Having trouble getting some code to auto-capitalize words properly

Hi everyone,

I have the following code snippet which is used to perform some case modification of a sentence. It takes a sentence and then capitalizes the first letter of every word of the sentence.

It has a few exceptions:

  1. It will not capitalize anything defined in $exclude_words
  2. It will not remove the all-caps from the words defined in $capital_words. In fact if a word that is defined in $capital_words is not typed in all caps, it will convert that word to all caps.
  3. It will convert anything that is typed in all-caps and is longer than the character length defined in $max_length to uppercase first letter and lowercase for the rest of the word.

The issue that I am having is this:

If the letter ‘i’ is entered in lowercase such as in the sentence “i really like cake with a tiny bit of icing” it will capitalize the letter ‘i’ which it should do but then it will also capitalize every other instance of the letter ‘i’ anywhere it occurs. The output will be: “I Really LIke Cake WIth a TIny BIt of IcIng”.

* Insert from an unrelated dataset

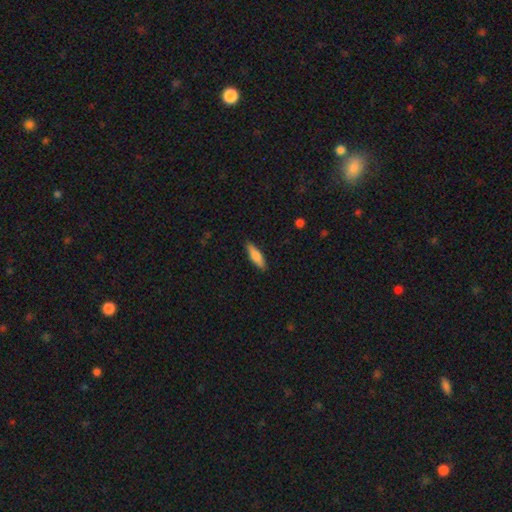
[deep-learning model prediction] This appears to be a smooth galaxy with no disk features (76%) that is cigar-shaped (61%). Merging: none (88%).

The occurrences of ‘i’ inside the word should obviously not be capitalized but I’m not sure how to solve this. I am a beginner and just trying my best to learn as I go along.

Thank you for any help anyone can provide! :smiley:

[php]<?php
$string = “how many words can i type if I have to keep typing words over and over again, this might be interesting!”; // Your input string
$exclude_words = array(“the”,“a”,“of”,“and”,“is”); // Exclude analyzing these words
$capital_words = array(“brb”,“lol”); // Capital exclusives (leave in lowercase in array)
$max_length = 5; // Maximum word length, anything over is case-lowered

$parts = explode(" ",$string);
foreach ($parts as $word) {
if (!in_array(strtolower($word),$exclude_words)) {
$old_word = $word;
$first_letter = substr($word,0,1);
if (strlen($word) >= $max_length && !in_array(strtolower($word),$capital_words)) { $word = strtolower($word); }
if (in_array(strtolower($word),$capital_words)) { $word = strtoupper($word); }
$newWord = strtoupper($first_letter).substr($word,1);
$string = str_replace($old_word,$newWord,$string);
}
}

echo $string; // This should output the string
?>[/php]

It looks like the problem is that every time you are changing a word, you are going back to the original string and modifying it. Aside from being very inefficient, this means that once you check the letter I, it will go back and replace all instances that match. Since you are using str_replace, it is matching every occurrence of the letter “i”. Try it with the phrase “at the cat sat a bat” and you will see the same thing with every at combination.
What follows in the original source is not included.